More needs to be done to protect the brains of athletes, especially children, from repeated blows to the head, said the scientists at Boston University’s CTE Center.
This new finding of less white matter in the brain was independent of whether the soccer players had suffered from CTE (chronic traumatic encephalopathy), a progressive neurodegenerative disease common in contact athletes.
Many ex-contact athletes experience thinking problems and impulsive behavior in the absence of CTE or when CTE is very mild. This new study suggests that another type of brain damage — which can occur earlier than CTE — may cause some of these symptoms.
“Damage to white matter may explain why soccer players are more likely to develop cognitive and behavioral problems later in life, even without CTE,” said study author Thor Stein, a neuropathologist at the VA Boston Healthcare System and an assistant professor of pathology and laboratory medicine at Boston University’s Chobanian & Avedisian School of Medicine.
Researchers examined the brains of 205 dead American football players donated to the Veterans Affairs-Boston University-Concussion Legacy Foundation Brain Bank.
The scientists measured levels of myelin, a white matter component that covers, protects and speeds up connections in the brain.
The researchers then surveyed family members about measures of cognition and impulsivity and compared how career length and age at which football began playing was related to myelin levels and how myelin levels were related to cognition and impulsivity.
In addition to more years of football playing, the researchers found that starting tackle football at a younger age was also associated with greater white matter loss, independent of career length.
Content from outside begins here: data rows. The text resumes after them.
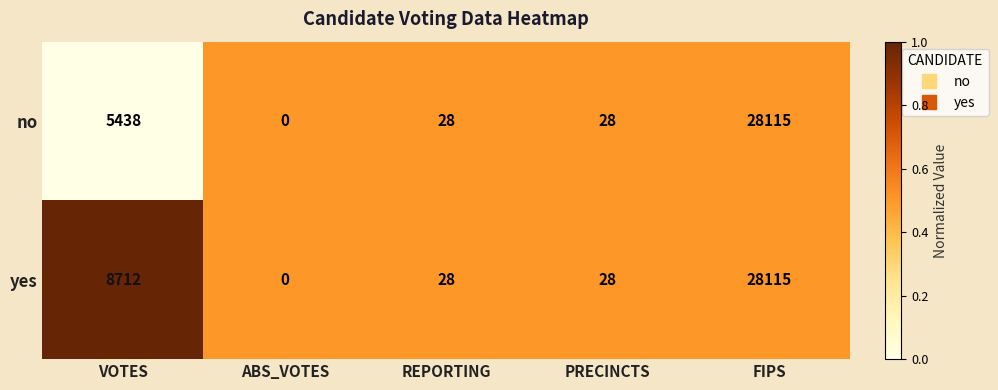

Is it true that no equals 44854 at FIPS?

False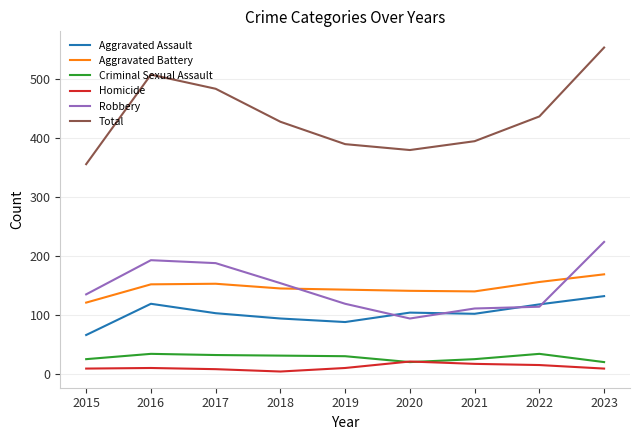

What is the difference between the Criminal Sexual Assault values at 2022 and 2017?

2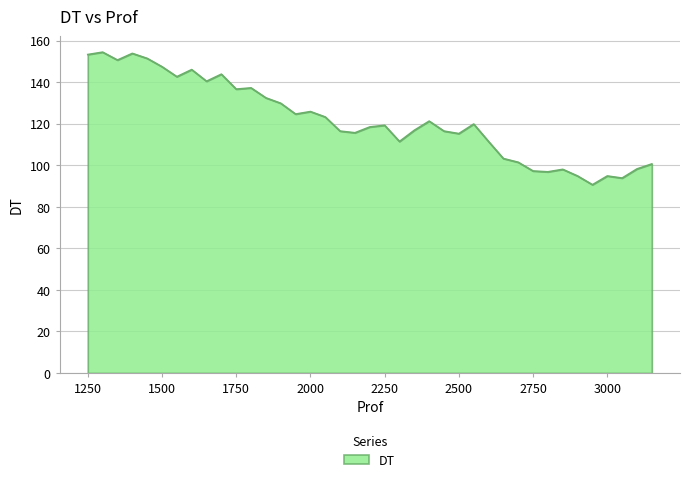

Count the number of categories in the chart.

39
“These results suggest that existing tests that measure white matter injury throughout life, including imaging and blood tests, may help clarify possible causes of behavioral and cognition changes in ex-contact athletes,” said co-author Michael Alosco , Associate Professor of Neurology.
“We can also use these tests to better understand how repeated hits to the head in football and other sports lead to long-term white matter injuries,” Alosco added.
The researchers hope these results will help support the idea that more needs to be done to protect the brains of athletes, especially children, from repeated blows to the head.